Some medicines that I picked up recently.  If anyone has any value estimates, feel free to throw them out there.  Otherwise, enjoy the bottles!

 Colored Alabama druggist.  






 LeGrande's Arabian Catarrh Remedy NY.  





 Nice large Taunton, Mass. pharmacist bottle








 A Phelp's Rheumatic Elixir from Scranton in an unmistakable violet color.  Looks darker in person





 Dr. Dadirrian's Zoolak or Matzoon.  Weird name, apparently a fermented milk beverages according to older posts.

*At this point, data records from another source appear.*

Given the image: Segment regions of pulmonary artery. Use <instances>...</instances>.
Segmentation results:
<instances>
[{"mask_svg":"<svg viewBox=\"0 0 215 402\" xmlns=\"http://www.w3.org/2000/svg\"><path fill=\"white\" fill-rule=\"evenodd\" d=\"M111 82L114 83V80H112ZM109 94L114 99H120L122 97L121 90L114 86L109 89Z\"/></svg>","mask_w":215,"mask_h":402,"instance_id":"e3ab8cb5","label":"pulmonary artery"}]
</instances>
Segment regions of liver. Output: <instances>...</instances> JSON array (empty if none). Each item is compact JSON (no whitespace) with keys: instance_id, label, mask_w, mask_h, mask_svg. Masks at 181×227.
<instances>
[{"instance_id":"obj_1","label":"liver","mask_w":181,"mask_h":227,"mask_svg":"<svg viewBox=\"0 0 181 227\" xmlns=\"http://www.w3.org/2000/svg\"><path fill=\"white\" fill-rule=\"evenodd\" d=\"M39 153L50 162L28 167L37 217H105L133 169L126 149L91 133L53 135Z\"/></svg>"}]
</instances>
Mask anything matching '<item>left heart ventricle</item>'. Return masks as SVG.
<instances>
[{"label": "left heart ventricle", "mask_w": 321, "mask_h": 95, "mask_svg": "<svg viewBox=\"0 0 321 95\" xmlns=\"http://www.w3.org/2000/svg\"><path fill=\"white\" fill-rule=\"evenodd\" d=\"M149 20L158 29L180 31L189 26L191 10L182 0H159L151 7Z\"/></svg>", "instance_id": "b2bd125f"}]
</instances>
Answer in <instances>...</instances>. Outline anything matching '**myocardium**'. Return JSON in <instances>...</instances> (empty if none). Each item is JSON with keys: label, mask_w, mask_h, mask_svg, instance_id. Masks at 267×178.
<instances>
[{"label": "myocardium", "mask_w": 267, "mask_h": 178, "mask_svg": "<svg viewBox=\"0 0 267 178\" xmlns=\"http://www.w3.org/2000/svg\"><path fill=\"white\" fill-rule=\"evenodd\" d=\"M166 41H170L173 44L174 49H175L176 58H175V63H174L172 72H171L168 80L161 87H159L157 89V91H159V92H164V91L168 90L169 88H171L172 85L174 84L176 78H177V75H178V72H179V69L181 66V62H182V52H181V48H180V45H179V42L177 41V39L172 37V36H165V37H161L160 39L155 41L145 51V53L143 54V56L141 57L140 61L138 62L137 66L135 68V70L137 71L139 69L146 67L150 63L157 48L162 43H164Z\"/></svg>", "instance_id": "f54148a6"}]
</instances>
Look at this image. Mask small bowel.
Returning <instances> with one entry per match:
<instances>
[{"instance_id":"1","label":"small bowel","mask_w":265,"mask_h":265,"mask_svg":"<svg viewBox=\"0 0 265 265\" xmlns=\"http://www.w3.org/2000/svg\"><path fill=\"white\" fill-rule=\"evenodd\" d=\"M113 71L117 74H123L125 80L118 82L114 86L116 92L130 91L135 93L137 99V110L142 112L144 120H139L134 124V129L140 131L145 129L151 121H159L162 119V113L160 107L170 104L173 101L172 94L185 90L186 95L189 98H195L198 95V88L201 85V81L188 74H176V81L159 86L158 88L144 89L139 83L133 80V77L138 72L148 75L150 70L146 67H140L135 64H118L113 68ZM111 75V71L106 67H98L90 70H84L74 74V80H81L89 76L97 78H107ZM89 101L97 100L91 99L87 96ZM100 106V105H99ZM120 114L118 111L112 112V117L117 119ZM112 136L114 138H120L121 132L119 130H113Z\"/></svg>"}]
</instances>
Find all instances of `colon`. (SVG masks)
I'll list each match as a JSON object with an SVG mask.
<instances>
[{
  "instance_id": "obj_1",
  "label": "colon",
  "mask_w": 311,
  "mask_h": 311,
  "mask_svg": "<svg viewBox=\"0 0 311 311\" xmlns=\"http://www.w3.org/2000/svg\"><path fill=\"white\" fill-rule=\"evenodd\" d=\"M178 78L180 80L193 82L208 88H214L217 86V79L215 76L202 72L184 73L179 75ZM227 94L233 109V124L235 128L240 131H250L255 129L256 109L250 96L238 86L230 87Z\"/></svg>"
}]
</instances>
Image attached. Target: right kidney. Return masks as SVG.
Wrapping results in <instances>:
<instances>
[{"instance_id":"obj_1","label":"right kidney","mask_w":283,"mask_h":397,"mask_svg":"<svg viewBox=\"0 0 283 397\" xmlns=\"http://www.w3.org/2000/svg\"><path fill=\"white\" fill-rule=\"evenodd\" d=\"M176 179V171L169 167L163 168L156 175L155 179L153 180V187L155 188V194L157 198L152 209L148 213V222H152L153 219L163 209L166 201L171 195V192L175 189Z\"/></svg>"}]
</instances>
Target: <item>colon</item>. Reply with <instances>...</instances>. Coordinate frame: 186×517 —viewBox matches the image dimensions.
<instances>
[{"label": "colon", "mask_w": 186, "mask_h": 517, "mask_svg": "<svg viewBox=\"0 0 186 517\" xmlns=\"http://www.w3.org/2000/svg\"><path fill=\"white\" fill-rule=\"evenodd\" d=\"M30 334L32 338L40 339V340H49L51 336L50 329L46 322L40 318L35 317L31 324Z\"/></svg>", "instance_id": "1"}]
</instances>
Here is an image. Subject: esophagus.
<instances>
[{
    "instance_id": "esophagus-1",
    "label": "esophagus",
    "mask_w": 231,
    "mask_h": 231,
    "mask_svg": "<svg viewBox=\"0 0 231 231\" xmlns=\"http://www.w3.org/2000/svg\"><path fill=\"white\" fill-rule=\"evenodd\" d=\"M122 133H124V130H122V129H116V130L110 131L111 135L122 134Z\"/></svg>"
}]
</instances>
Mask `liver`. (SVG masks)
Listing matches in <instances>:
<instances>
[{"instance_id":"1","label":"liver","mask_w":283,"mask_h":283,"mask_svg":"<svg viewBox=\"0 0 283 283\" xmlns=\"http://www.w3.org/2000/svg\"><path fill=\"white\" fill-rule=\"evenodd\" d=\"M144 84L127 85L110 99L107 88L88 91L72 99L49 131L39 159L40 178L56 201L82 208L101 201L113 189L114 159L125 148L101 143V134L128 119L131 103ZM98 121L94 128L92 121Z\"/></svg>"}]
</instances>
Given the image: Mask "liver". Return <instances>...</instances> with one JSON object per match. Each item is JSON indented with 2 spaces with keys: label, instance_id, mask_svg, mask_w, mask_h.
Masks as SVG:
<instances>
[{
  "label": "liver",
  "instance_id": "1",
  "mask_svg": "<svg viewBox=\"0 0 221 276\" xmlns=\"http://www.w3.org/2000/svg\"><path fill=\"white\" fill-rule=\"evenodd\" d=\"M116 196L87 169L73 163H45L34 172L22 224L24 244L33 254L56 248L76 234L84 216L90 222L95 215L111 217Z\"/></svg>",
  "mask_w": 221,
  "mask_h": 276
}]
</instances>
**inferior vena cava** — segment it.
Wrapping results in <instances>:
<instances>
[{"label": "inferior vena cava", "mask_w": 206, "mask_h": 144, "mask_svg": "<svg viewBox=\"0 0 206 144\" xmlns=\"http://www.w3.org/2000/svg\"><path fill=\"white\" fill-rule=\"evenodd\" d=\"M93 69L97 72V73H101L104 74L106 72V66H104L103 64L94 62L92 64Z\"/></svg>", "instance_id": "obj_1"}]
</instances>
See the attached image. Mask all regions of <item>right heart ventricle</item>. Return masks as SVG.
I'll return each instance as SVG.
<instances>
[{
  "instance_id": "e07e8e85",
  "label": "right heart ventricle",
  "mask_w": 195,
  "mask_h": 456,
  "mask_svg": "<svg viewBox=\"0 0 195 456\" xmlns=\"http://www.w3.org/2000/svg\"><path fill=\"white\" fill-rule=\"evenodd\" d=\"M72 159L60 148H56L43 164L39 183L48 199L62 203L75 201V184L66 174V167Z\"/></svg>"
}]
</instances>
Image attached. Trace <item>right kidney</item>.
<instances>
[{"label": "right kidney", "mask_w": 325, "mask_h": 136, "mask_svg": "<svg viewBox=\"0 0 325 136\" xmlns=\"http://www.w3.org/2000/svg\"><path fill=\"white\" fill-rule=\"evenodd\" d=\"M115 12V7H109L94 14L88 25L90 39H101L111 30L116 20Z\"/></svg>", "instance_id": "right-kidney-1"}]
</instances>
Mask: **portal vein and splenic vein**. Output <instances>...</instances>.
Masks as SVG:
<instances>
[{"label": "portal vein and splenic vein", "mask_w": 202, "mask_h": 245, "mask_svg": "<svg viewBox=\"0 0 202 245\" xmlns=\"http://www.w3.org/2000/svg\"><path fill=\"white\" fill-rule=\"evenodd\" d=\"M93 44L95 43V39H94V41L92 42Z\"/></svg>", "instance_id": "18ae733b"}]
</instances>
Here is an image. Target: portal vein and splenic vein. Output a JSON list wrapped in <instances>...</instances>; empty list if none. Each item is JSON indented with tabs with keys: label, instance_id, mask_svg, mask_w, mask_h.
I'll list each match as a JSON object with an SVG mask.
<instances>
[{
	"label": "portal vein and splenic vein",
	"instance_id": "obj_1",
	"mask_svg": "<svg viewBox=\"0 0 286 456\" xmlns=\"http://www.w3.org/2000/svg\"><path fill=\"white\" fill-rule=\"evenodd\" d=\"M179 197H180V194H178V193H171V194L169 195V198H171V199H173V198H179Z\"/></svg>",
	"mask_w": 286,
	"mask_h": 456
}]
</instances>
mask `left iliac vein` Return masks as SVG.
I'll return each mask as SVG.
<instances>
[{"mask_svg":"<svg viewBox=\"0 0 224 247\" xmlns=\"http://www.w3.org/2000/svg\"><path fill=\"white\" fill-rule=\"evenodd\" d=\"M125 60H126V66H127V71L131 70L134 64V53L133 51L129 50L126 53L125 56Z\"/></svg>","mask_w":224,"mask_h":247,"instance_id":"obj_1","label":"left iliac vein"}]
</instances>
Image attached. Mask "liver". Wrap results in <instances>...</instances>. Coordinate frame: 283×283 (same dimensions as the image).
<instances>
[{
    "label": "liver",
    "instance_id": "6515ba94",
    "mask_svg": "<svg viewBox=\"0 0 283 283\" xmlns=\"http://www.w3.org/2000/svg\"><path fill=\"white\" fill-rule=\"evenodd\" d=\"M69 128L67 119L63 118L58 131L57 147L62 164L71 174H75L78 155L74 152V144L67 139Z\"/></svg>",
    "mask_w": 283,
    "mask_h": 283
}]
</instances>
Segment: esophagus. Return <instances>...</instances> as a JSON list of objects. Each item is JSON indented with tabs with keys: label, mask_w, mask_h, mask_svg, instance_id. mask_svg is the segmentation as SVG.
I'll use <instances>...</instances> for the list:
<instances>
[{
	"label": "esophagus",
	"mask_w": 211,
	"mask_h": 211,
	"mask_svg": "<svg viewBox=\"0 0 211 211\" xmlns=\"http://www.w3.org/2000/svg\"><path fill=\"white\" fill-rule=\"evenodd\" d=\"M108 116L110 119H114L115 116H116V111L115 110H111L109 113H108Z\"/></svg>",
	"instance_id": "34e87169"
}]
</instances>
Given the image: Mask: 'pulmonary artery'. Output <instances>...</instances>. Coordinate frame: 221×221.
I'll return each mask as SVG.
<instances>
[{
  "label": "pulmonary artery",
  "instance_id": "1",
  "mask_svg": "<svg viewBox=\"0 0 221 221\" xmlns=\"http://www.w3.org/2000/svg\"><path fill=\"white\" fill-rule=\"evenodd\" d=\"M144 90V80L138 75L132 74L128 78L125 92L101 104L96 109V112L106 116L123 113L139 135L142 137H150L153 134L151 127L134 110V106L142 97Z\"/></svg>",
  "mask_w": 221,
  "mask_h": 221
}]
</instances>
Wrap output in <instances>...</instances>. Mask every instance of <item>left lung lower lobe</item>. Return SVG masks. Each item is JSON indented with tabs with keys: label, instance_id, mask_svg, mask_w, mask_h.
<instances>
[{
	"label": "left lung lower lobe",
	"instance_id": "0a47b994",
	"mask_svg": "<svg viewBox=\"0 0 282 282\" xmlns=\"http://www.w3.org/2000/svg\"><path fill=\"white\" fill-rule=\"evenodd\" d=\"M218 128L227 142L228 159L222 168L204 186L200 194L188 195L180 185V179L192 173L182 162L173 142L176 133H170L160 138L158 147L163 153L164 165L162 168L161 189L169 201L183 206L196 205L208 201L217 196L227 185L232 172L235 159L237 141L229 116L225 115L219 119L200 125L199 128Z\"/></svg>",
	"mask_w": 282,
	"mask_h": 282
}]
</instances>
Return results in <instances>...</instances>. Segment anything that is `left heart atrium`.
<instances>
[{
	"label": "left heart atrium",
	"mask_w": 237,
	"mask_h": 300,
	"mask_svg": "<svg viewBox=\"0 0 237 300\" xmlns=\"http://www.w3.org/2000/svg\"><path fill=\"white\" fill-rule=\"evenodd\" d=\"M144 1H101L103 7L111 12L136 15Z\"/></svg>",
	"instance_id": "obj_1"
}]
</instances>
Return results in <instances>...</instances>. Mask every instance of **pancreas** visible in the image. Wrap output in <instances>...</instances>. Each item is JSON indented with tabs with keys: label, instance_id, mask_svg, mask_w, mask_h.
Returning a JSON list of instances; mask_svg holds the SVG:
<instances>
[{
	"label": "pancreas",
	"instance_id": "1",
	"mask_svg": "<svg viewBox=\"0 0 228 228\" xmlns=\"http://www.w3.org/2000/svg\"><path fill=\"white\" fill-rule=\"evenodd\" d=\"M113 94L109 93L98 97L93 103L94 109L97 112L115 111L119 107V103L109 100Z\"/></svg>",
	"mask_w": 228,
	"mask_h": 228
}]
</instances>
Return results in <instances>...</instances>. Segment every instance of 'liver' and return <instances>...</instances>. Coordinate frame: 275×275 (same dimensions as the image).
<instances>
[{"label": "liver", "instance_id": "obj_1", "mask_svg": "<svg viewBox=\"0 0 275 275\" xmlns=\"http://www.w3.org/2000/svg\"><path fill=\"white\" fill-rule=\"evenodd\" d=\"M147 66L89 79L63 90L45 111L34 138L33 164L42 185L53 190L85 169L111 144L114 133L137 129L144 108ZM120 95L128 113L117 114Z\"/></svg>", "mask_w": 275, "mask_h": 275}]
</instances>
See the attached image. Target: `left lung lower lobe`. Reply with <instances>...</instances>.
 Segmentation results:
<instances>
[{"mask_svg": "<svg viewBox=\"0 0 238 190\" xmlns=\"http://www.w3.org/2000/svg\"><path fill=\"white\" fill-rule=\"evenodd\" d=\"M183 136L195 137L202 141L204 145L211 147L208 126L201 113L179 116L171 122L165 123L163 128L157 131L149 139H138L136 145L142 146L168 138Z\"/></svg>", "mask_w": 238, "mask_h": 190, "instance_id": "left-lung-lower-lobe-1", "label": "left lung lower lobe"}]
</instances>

 And lastly my personal favorite.  A Mrs. Dr. Freeman's Medicines, prepared by Fredk. A. Freeman, Boston
 The embossing is vertical and pretty faint, but it's nice and old, which is what caught my attention.


----------



## glass man (Sep 23, 2010)

NICER IS RIGHT! LOVE THE MOBILE BOTTLE!!


----------



## macjxl (Jan 8, 2020)

Here  are a couple of variations of the Dr Dadirrian's amber bottles


----------



## slugplate (Jan 8, 2020)

Great pickups. I love the meds. Also, is the Freeman's de-bossed or embossed? I couldn't tell by the pic. In my mind, that would be a pretty penny. Exact value, IDK.


----------



## WesternPA-collector (Jan 8, 2020)

I like them all. The variety of old embossed medicine bottles out there is almost endless. Every doctor or town had their own.


----------



## RIBottleguy (Jan 12, 2020)

I had to laugh because this post is 10 years old!  The Freemans is lightly embossed.


----------



## sandchip (Jan 13, 2020)

Has Rhode Island been on here lately?  Hope all is well with him.


----------



## slugplate (Jan 13, 2020)

RIBottleguy said:


> I had to laugh because this post is 10 years old!  The Freemans is lightly embossed.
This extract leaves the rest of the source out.